Shakib’s childhood mentor Nazmul Abedin told Cricbuzz that the ace all-rounder does ideomotor training. As a result, it doesn’t exactly matter whether he goes into a game on the back of not having bowled enough overs.
”He does a lot of ideomotor training. It’s like playing the game in the mind. What happens when you are playing is that the whole body gets active. With ideomotor training, the whole body gets activated as though you are playing through mind.
“It is one method that certainly suits him a lot and that is the reason he can perform even if he has not been seen in the nets for the whole day. Lots of athletes, throughout the world, follow this training method and it has proved dividends for them,” he added.
Nazmul pointed out that Shakib may not have bowled in the nets, but the indulgence in visualization has helped him cope with the demands and helped the mind and body to relax.
Bowling comes quite easily for him, and that remained the case since his childhood as he can pick the situation quite early than others and plan accordingly. Certainly bowling in white ball and red ball is different but despite coming into the longer format after some time, he adapted to it with ease and grace.
“Even in Chattogram he was looking to give some more air and more than anything else, he seemed to love every moment when he was bowling. He might not have practiced bowling in the nets, but certainly he does a lot of visualization and as far as I am concerned helps him a lot.”
Shakib echoed similar sentiments and said that he does have a different definition for fitness. The all-rounder also observed that “match fitness and being physically fit are two different things”.
”It depends on the individual player’s fitness on what can be termed match fit. Match fitness and being physically fit are two different things. There are many who bowl over after over, even fast bowlers who bowl 6-8 over spells but they don’t cross 10 in the beep test. There are others who get 10-13 in beep test but can’t bowl five overs on the trot.
“So definition of fitness is different in different places. I played four matches in the DPL in the heat and that helped me. I knew that the first two days in Chittagong were going to be difficult for me and then slowly it will be become easier It was about taking a chance but it was calculative,” Shakib told reporters.

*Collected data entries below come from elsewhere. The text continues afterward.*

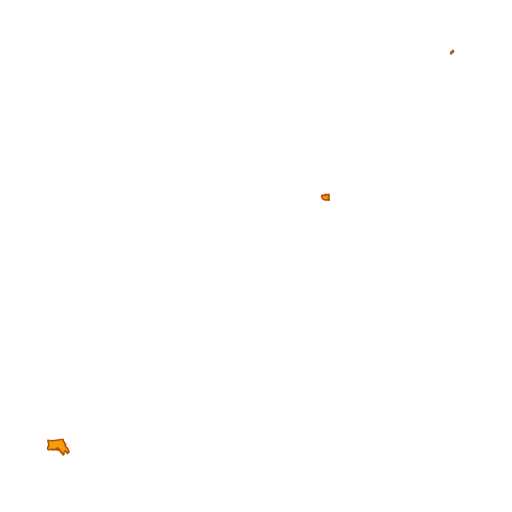 Tecomán, Colima, Mexico, rotated 138°
{"feature_id": "50627088B37392390891999", "entity_name": "Tecomán", "entity_type": "district", "adm_level": 2, "iso_a3": "MEX", "parent_name": "Mexico", "parent_adm1": "Colima", "projection": "mercator", "projection_center": [-106.02, 18.727], "detail": "fine", "context": "isolated", "style": "filled", "palette": "amber", "viewbox_px": 512, "rotation_deg": 138, "n_neighbors": 0, "source": "geoboundaries", "source_scale": "gbopen_adm2", "svg_char_len": 4505}
<svg xmlns="http://www.w3.org/2000/svg" viewBox="0 0 512 512"><g transform="rotate(138 256 256)"><path d="M522.1,248.6L522.3,248.8L522.5,248.9L522.7,249.3L523.1,249.7L523.3,249.8L526.9,252.1L529.1,253.7L530.7,254.8L532.1,256.2L533.1,257.2L533.2,257.3L533.7,257.9L533.9,258.1L533.9,258.3L534.0,258.3L534.1,258.1L534.0,257.9L534.2,257.6L534.4,257.5L534.5,257.5L534.5,257.4L534.6,257.1L535.0,256.9L535.1,256.5L535.3,256.2L535.5,255.9L535.7,255.4L535.8,255.2L535.8,254.9L535.8,254.7L536.0,254.5L536.3,254.5L536.5,254.5L536.7,254.4L536.7,254.1L536.8,253.9L536.9,253.6L537.0,253.5L537.5,253.5L537.7,253.3L537.9,253.2L538.0,253.2L538.3,253.4L538.7,253.0L538.8,253.0L539.1,253.0L539.3,252.7L539.5,252.6L539.7,252.4L540.0,252.0L540.0,251.9L539.9,251.5L540.0,251.2L539.8,250.7L538.5,249.9L538.4,249.7L537.5,248.9L537.4,249.2L537.2,249.0L536.6,248.8L536.2,248.6L536.6,247.7L536.4,247.6L536.2,247.7L535.7,247.2L535.8,247.2L535.4,247.0L535.4,246.7L535.2,246.7L534.9,246.6L534.5,246.0L534.4,246.0L534.5,246.3L534.5,246.5L534.4,246.3L534.2,246.4L534.1,246.6L533.9,246.6L534.0,246.5L533.9,246.4L533.9,245.8L533.6,245.8L533.5,246.2L532.4,246.1L532.5,245.9L532.7,245.6L532.4,245.7L532.2,245.8L532.0,245.7L532.3,245.5L532.3,245.4L532.7,245.1L533.3,244.3L532.8,244.1L532.6,244.5L532.0,244.4L532.4,244.1L531.6,243.7L532.0,242.5L531.9,242.5L532.0,242.2L531.8,241.3L532.4,241.3L532.3,240.2L532.5,239.9L532.4,239.7L532.3,239.3L532.3,239.0L532.3,238.9L532.2,238.4L532.2,238.1L532.2,237.8L532.4,237.6L532.1,237.4L532.2,237.2L531.6,237.1L531.6,237.3L531.3,237.3L531.4,237.6L531.5,237.8L531.7,238.1L531.4,238.1L528.8,238.7L528.5,238.8L528.1,238.8L527.9,238.9L528.0,237.0L527.7,236.6L528.2,236.8L528.2,236.6L528.4,235.5L528.0,235.6L527.9,235.6L527.4,235.9L527.2,235.7L526.9,235.3L526.6,235.3L526.6,235.2L526.5,234.8L526.5,235.0L526.4,235.1L526.1,235.4L526.1,235.6L525.9,235.7L525.8,235.9L525.9,236.0L525.8,236.3L525.6,236.5L525.6,236.9L525.5,237.0L525.4,237.3L525.3,237.6L525.1,237.9L525.1,238.0L524.9,238.6L525.0,238.7L525.0,238.8L524.9,238.8L524.8,239.3L525.0,239.3L525.0,239.5L524.8,240.4L524.9,240.5L524.9,240.8L525.0,240.8L525.0,241.4L525.0,241.6L524.8,242.1L524.6,242.6L524.6,242.8L524.6,243.0L524.5,243.3L524.4,243.3L524.2,243.5L523.9,243.5L523.7,243.6L523.4,243.6L523.6,244.0L523.4,244.4L523.5,244.5L523.4,244.7L523.5,245.0L523.4,245.6L523.3,245.8L523.2,245.8L523.2,246.0L523.0,246.3L523.0,246.5L523.1,246.8L523.1,247.1L523.1,247.4L523.0,247.7L522.9,247.7L522.8,247.9L522.7,248.0L522.3,248.1L522.2,248.2L522.1,248.4L522.1,248.6ZM164.3,249.2L164.5,249.0L164.1,248.9L164.1,249.0L163.8,249.3L163.8,249.2L163.7,249.3L163.7,249.6L163.5,249.8L163.2,249.9L163.2,250.0L163.2,250.4L163.2,250.6L163.0,250.8L163.0,251.0L162.9,251.0L163.0,251.0L162.9,251.1L162.7,251.2L162.3,251.1L162.2,251.2L162.1,251.5L162.0,251.4L161.7,251.4L161.6,251.6L161.4,251.6L161.2,251.7L160.9,251.6L161.1,251.7L161.4,251.8L161.1,252.0L161.3,252.1L161.2,252.4L161.4,252.5L161.5,252.6L161.4,252.8L161.2,252.9L161.2,253.0L160.9,253.2L160.8,253.3L160.7,253.5L160.8,253.6L161.0,253.5L161.1,253.4L161.3,253.3L161.7,253.3L161.8,253.2L161.9,253.5L162.0,253.7L162.1,253.8L162.4,253.9L162.5,253.9L162.4,254.2L162.5,254.2L162.6,254.4L162.8,254.4L162.7,254.6L162.7,254.8L162.9,255.0L162.9,254.9L163.0,254.8L163.1,255.0L163.3,255.1L163.6,254.8L163.7,255.0L164.1,255.0L164.3,255.1L164.2,255.2L164.2,255.3L164.4,255.5L164.6,255.4L164.9,255.4L165.1,255.4L165.2,255.5L165.3,255.6L165.5,256.0L165.5,255.9L165.6,256.1L165.9,256.2L165.7,256.4L165.7,256.7L165.9,256.8L166.0,256.8L166.2,256.5L166.4,256.6L166.5,256.7L166.7,256.3L167.3,256.4L167.5,256.2L167.7,255.9L167.8,255.5L167.8,255.1L167.9,254.9L167.8,254.7L167.7,254.3L167.7,254.0L167.9,253.7L168.0,253.7L167.9,253.5L168.0,253.3L167.9,253.2L167.8,252.8L167.9,252.6L167.6,252.2L167.3,252.0L167.3,251.9L167.1,251.8L167.1,251.6L167.0,251.4L166.9,251.3L166.7,251.3L166.7,251.2L166.7,250.9L166.6,250.6L166.4,250.6L166.4,250.4L166.2,250.3L166.1,250.5L165.8,250.5L165.7,250.4L165.7,250.2L165.4,249.9L165.3,249.7L165.2,249.7L164.9,249.7L164.7,249.5L164.8,249.3L164.7,249.2L164.6,249.3L164.5,249.2L164.3,249.3L164.3,249.2ZM-26.3,275.7L-26.6,275.7L-27.0,275.5L-27.1,275.5L-27.3,275.6L-27.6,275.7L-27.9,275.9L-28.0,276.6L-28.0,276.9L-27.8,277.2L-27.6,277.2L-27.2,277.0L-26.9,277.1L-26.4,276.8L-26.2,277.0L-26.0,276.8L-25.4,276.7L-25.2,276.7L-25.0,276.9L-24.7,276.7L-24.2,276.3L-24.0,276.0L-24.1,275.9L-24.4,275.6L-24.6,275.5L-24.8,275.7L-25.3,275.7L-26.1,275.8L-26.3,275.7Z" fill="#f59e0b" stroke="#b45309" stroke-width="1.5"/></g></svg>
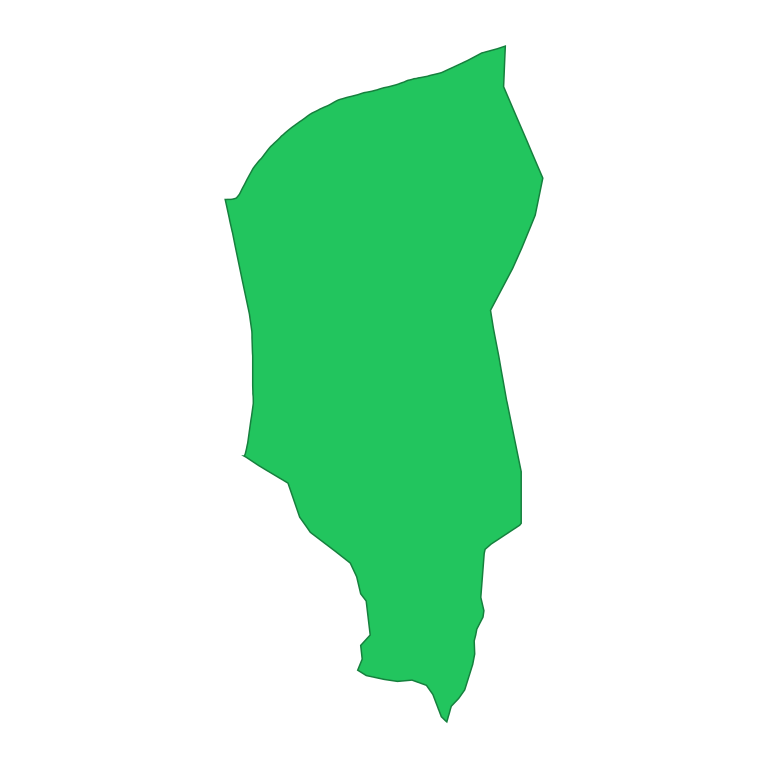 Ash Sharyah, Al Bayda', Yemen (Equal Earth projection)
{"feature_id": "15242507B68116415632307", "entity_name": "Ash Sharyah", "entity_type": "district", "adm_level": 2, "iso_a3": "YEM", "parent_name": "Yemen", "parent_adm1": "Al Bayda'", "projection": "equal_earth", "projection_center": [45.055, 14.284], "detail": "fine", "context": "isolated", "style": "filled", "palette": "green", "viewbox_px": 768, "rotation_deg": 0, "n_neighbors": 0, "source": "geoboundaries", "source_scale": "gbopen_adm2", "svg_char_len": 3232}
<svg xmlns="http://www.w3.org/2000/svg" viewBox="0 0 768 768"><path d="M520.0,524.8L521.2,523.3L521.2,493.6L521.2,471.7L513.9,436.0L510.4,418.7L507.0,402.0L506.7,401.0L503.0,380.1L501.4,371.3L498.8,356.3L496.5,344.5L494.6,334.7L493.4,328.3L490.5,310.3L512.6,268.5L521.2,249.3L521.7,248.2L523.5,243.8L530.5,226.8L535.2,215.2L542.8,178.1L531.8,152.5L531.0,150.6L526.7,140.4L525.1,136.7L515.2,113.8L503.6,86.7L504.7,60.2L505.3,46.5L505.3,46.1L497.2,48.8L481.7,53.0L467.6,60.5L441.6,72.6L439.5,73.2L437.5,73.7L435.4,74.2L433.3,74.7L431.4,75.1L429.5,75.6L427.4,76.3L425.2,76.7L422.6,77.2L420.5,77.6L418.4,77.9L416.3,78.5L414.1,78.7L412.0,79.4L410.1,79.9L408.0,80.3L406.0,81.1L404.2,82.0L402.0,82.7L399.5,83.6L399.4,83.7L397.4,84.4L395.4,85.0L393.1,85.6L390.5,86.3L388.2,86.9L386.2,87.3L384.1,87.7L381.6,88.4L379.3,89.1L378.2,89.5L377.0,89.9L374.5,90.5L372.0,91.2L369.5,91.7L366.4,92.3L364.3,92.6L362.3,93.2L359.9,94.0L357.9,94.7L355.9,95.2L353.9,95.7L351.3,96.4L349.0,96.9L346.6,97.5L344.6,98.1L342.7,98.7L340.4,99.3L338.3,100.0L336.2,101.0L334.2,102.1L332.0,103.4L329.9,104.6L328.0,105.6L326.1,106.4L324.1,107.2L322.2,108.1L320.1,109.0L318.0,110.2L316.0,111.2L313.9,112.2L311.8,113.2L311.1,113.7L310.0,114.3L307.2,116.3L305.4,117.7L303.5,119.1L301.7,120.4L299.7,121.7L297.4,123.4L295.4,124.8L294.8,125.3L293.2,126.4L291.2,127.9L289.2,129.5L286.9,131.4L284.9,133.1L283.2,134.7L281.4,136.1L279.9,137.8L278.3,139.4L276.5,141.1L274.3,143.1L272.5,144.9L270.8,146.4L269.4,148.0L269.1,148.4L267.7,150.1L265.9,152.5L264.5,154.3L263.1,156.2L261.3,158.5L259.4,160.4L257.8,162.3L256.4,164.1L254.7,166.2L253.7,167.6L253.3,168.1L252.7,169.1L252.1,170.2L250.8,172.6L249.4,175.1L248.1,177.5L246.9,179.7L245.7,182.1L244.6,184.3L243.0,187.2L241.8,189.5L240.6,192.0L239.4,194.3L238.0,196.1L236.4,198.0L234.5,198.7L234.0,198.8L232.4,199.2L231.8,199.3L230.6,199.4L228.3,199.4L225.5,199.5L225.2,199.5L226.2,204.0L229.5,219.2L229.5,219.5L230.4,223.6L231.8,229.8L232.2,231.6L232.3,231.6L235.1,245.7L242.4,280.9L249.4,313.9L251.9,331.7L252.0,334.3L252.0,337.7L252.1,340.7L252.2,343.5L252.3,347.1L252.4,350.3L252.5,353.0L252.7,355.9L252.7,358.7L252.7,361.9L252.7,365.2L252.7,367.8L252.7,371.2L252.7,374.1L252.7,377.3L252.7,379.8L252.7,382.6L252.7,385.4L252.8,388.8L252.9,391.3L252.9,393.8L253.2,396.7L253.3,400.2L253.3,403.3L253.3,403.5L251.5,416.6L251.0,419.5L247.7,443.1L247.1,445.7L246.5,448.8L245.9,451.3L245.3,453.8L244.4,456.0L244.0,456.0L245.8,457.0L258.6,465.5L265.7,469.8L288.0,483.1L295.0,503.5L299.7,517.2L300.5,518.3L306.4,526.6L310.4,532.4L335.3,551.3L350.3,563.1L356.7,576.8L360.7,593.8L366.2,601.0L370.2,635.0L360.7,645.4L362.2,659.1L357.7,670.2L366.2,675.5L367.9,675.9L384.1,679.4L397.5,681.4L412.0,680.1L426.4,685.3L432.9,694.5L436.2,703.2L437.2,705.8L437.9,707.6L438.5,709.4L438.7,709.7L439.2,711.0L440.0,713.2L440.8,715.2L441.3,716.7L442.5,717.8L443.8,719.1L444.9,720.2L446.1,721.3L446.8,721.9L447.7,718.8L448.2,716.9L448.7,715.3L449.0,714.3L449.5,712.5L450.0,710.6L450.2,709.9L450.5,708.8L451.3,706.2L458.7,698.4L464.7,689.9L472.7,664.4L474.7,654.0L474.2,640.9L475.7,635.0L476.8,629.1L483.0,617.1L483.9,610.7L480.8,597.4L484.2,553.4L485.1,549.3L491.2,544.0L519.7,525.2L520.0,524.8Z" fill="#22c55e" stroke="#15803d" stroke-width="1.5"/></svg>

The experienced left-arm spinner said that more than training, it was about whether he was doing it with a sense of purpose. ”I don’t think after playing for so many years I need 10 to 15 days. For me, three sessions are enough. If I am not playing, then maximum I need is five to six sessions (to prepare) and I don’t need more than that if I am fit. For me, training is not important, what is important is that whether I am doing it with a purpose.”
In the ongoing Test series, Shakib hasn’t just been bowling long spells, but he has also bowled with penetration. The point can be exemplified by how he defeated Dimuth Karunaratne in the air and tempted him to drive in the second Test. The ball then turned to shatter the timber.
Shakib has bowled with delicious flight and mixed up his pace in the series. He also employed a wrong-un in the first Test – a delivery that feels could be a useful weapon in limited-overs..
”I did not work with my wrong-un but after bowling that I felt it can be helpful in ODIs and T20Is and felt that I should be working on it (wrong-un). Normally, when you are constantly playing ODIs and T20Is, your bowling shape and action tend to change.
“When you are playing Test matches, those things return after playing one or two games. I can get back the rhythm and that is good for me as it helps me for ODIs and T20s. I bowled more than 100 overs so far (in the series). Certainly when someone bowls so many overs, there will be lot of thinking and experiments.